Interactions between children and older adults are gaining popularity as an intergenerational outreach to benefit both parties (see review papers [1, 2]). For children, such interactions provide an opportunity to grow emotionally and socially and achieve a variety of educational and community goals. Simultaneously, these promote good mental health for the older adults by improving their self-esteem, increasing their well-being, and reducing their suffering. Thus, events that promote interaction between children and older adults have been prevalent in several countries for more than four decades [1].

However, the face-to-face interaction, which is the predominant form of interaction between children and older adults [2], presents the following drawbacks: (1) Epidemics or pandemics (e.g., COVID-19 in 2020) can interrupt interactions, because both children and older adults possess relatively inferior immune functions when compared with those of other age groups. Hence, they are most likely to be restricted in their activities by infectious disease control authorities and policies. (2) A decline in the physical health of older adults can prevent them from attending social events for intergenerational interaction.
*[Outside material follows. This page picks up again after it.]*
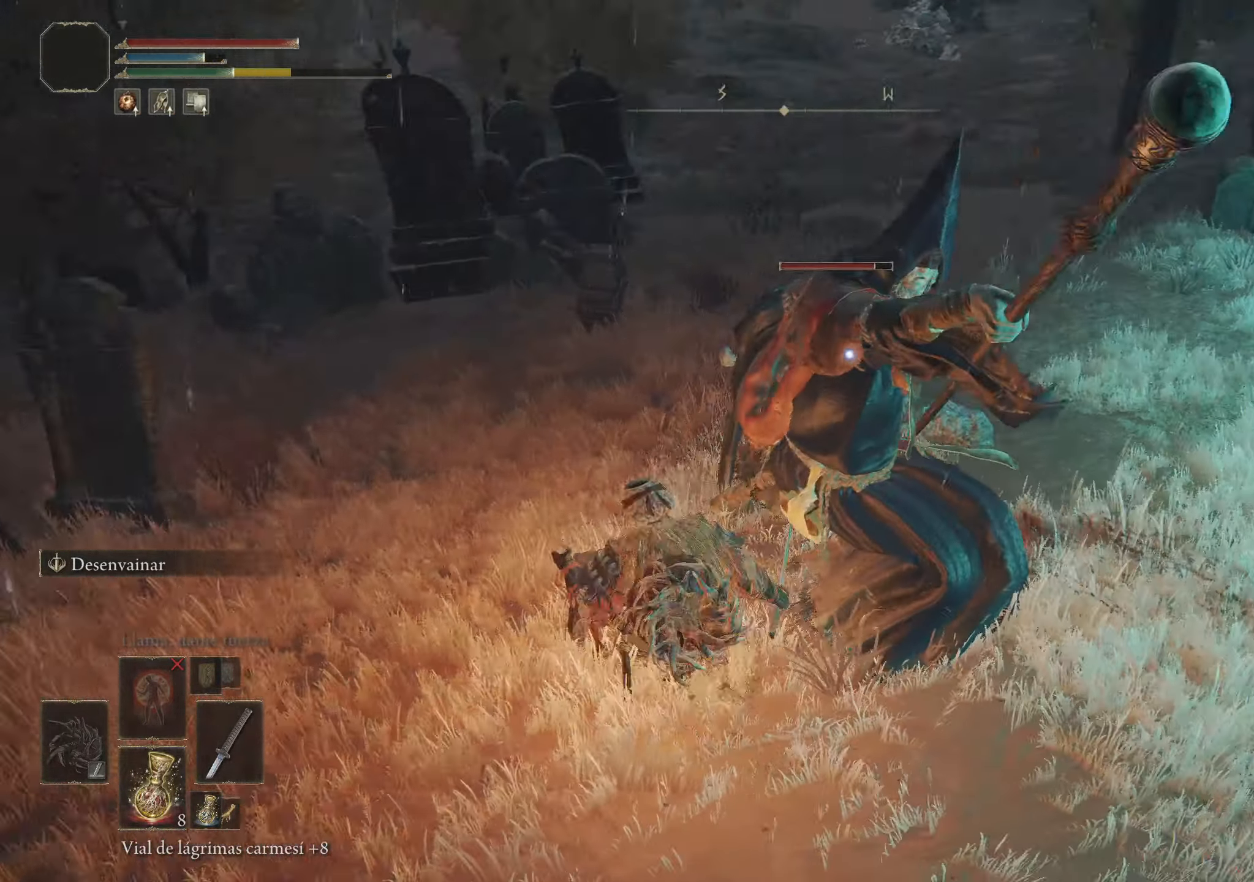
{"keys": ["tab", "w"], "mouse": [], "events": [[34, "tab", "down"]]}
Therefore, we propose robot-mediated interactions as an alternative to overcome these drawbacks of face-to-face interactions and enhance the experiences of the parties involved. Robot-mediated interactions between children and older adults assume the form in which an older adult remotely controls a social robot and children interact with the robot face-to-face. Such an interaction between children and older adults can help minimize the risk of infections and address the limitations attributable to the physical health of older adults. Furthermore, the robot-mediated interaction offers advantages such as allowing in-person interaction, which is not possible with screen-based remote interactions such as a computer-generated agent or video conferencing. Robot-mediated interactions are expected to facilitate the understanding of spatial instructions. Furthermore, the robot being physically similar to a child will increase children’s affinity for it [3, 4].
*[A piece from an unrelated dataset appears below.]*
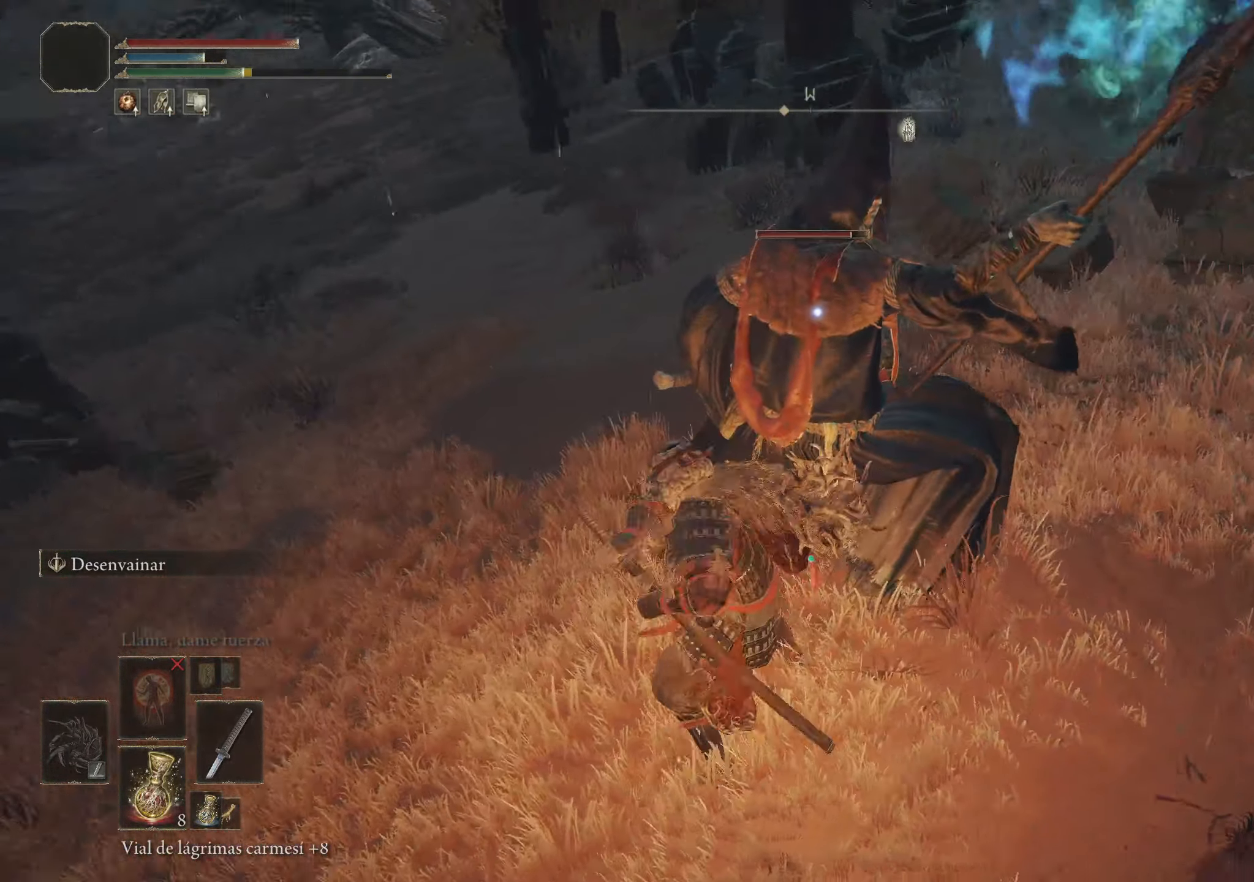
{"keys": ["tab", "w"], "mouse": [], "events": []}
The objective of this study was to evaluate the feasibility and benefits of robot-mediated intergenerational interactions from the perspectives of children who interacted with the robot and older adult teleoperators who controlled the robot. This study is based on an experiment on a robot-mediated intergenerational childcare task in a nursery school, extending a previous pilot study [5]. In this experiment, older adults teleoperated a social robot to screen the health of pupils attending the school. The intention of conducting this experiment at nursery school is to combine intergenerational interaction and support for nursery schools by implementing some of nursery school childcare tasks as intergenerational interaction. Among the activities providing support to nursery schools, the choice of the health-screening task was made as a result of discussions with the nursery school, taking into consideration the capabilities of the robotic system, the burden on the nursery school, and the burden and risk to the pupils. The research objectives of this study were as follows.

  • Investigate the reactions of pupils during their task completion via a social robot at the time of their arrival at the school.
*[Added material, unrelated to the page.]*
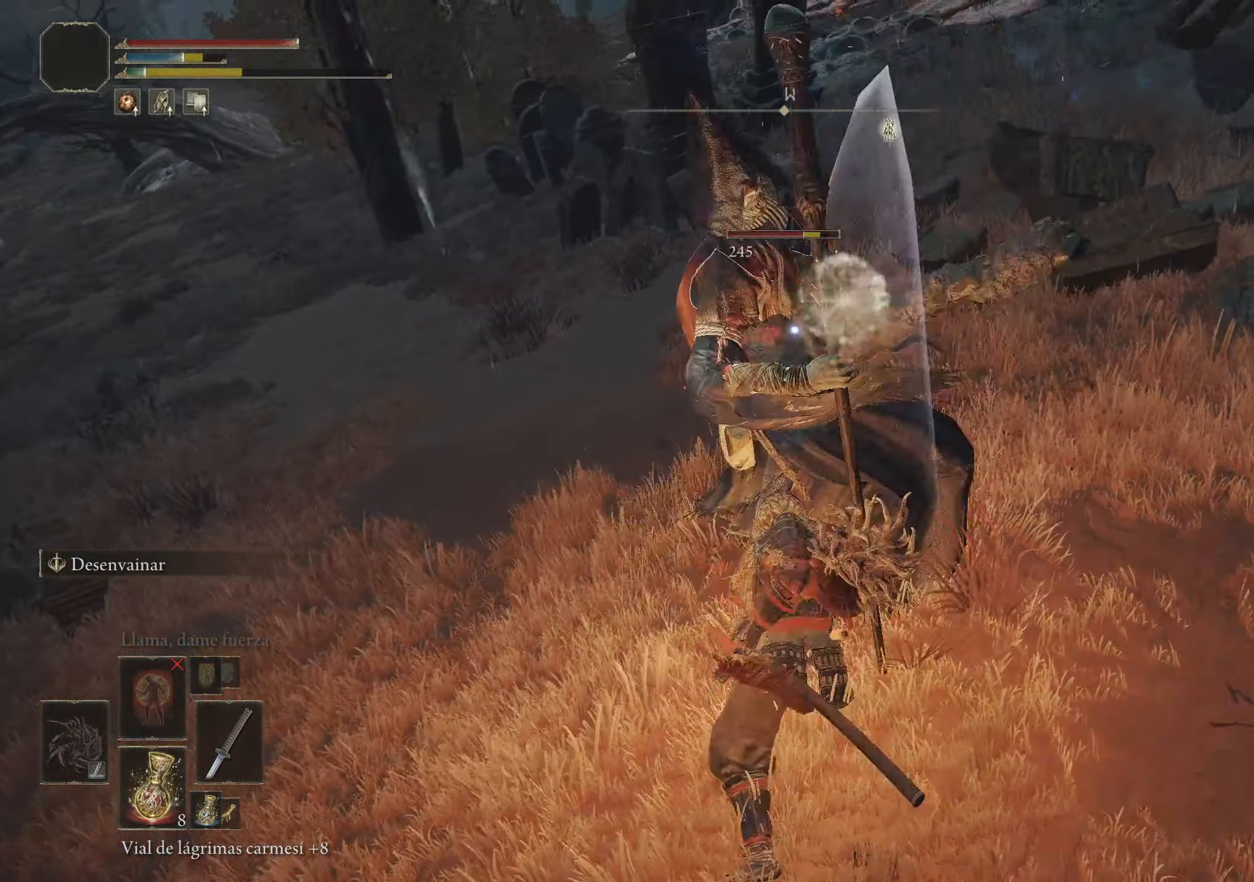
{"keys": [], "mouse": [], "events": [[250, "tab", "up"], [433, "w", "up"]]}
  • Investigate the psychological and physiological benefits of this system for the older adults, who teleoperated the robot to interact with the children.

  • Monitor and evaluate the progress of the experiment on robot-mediated intergenerational childcare over a period of 20 days.

2 Related Work

2.1 Child–Robot Interaction

Many studies have introduced autonomous or teleoperated social robots in educational settings to support child development. Social robots are recognized as being more likely to form social relationships with children than adults or objects, which benefits the learning, social behavior, and emotional well-being of the children [3, 4]. For example, repeated exposure to an autonomous social robot helps improve the basic social interaction skills (e.g., imitation, turn-taking, and role-switching) in children with autism [6]. An autonomous social robot served as a teacher assistant by telling stories to small groups of children while incorporating song and motor activities in the process, which resulted in an improvement in the cognitive/motor performance of the children [7]. However, autonomous robots are constrained to specific use because of their limited perceptual and intellectual capabilities. Teleoperated social robots have relatively fewer limitations in their interactions with children and are expected to achieve a wider range of beneficial effects. For example, teleoperated robots joined the children’s group work and made them more active and spontaneous [8]. Teachers in other countries have conducted English classes using teleoperated robots [9]. The current study aims to make a contribution to the field of childcare by utilizing the features of the robotic medium for the health-screening task.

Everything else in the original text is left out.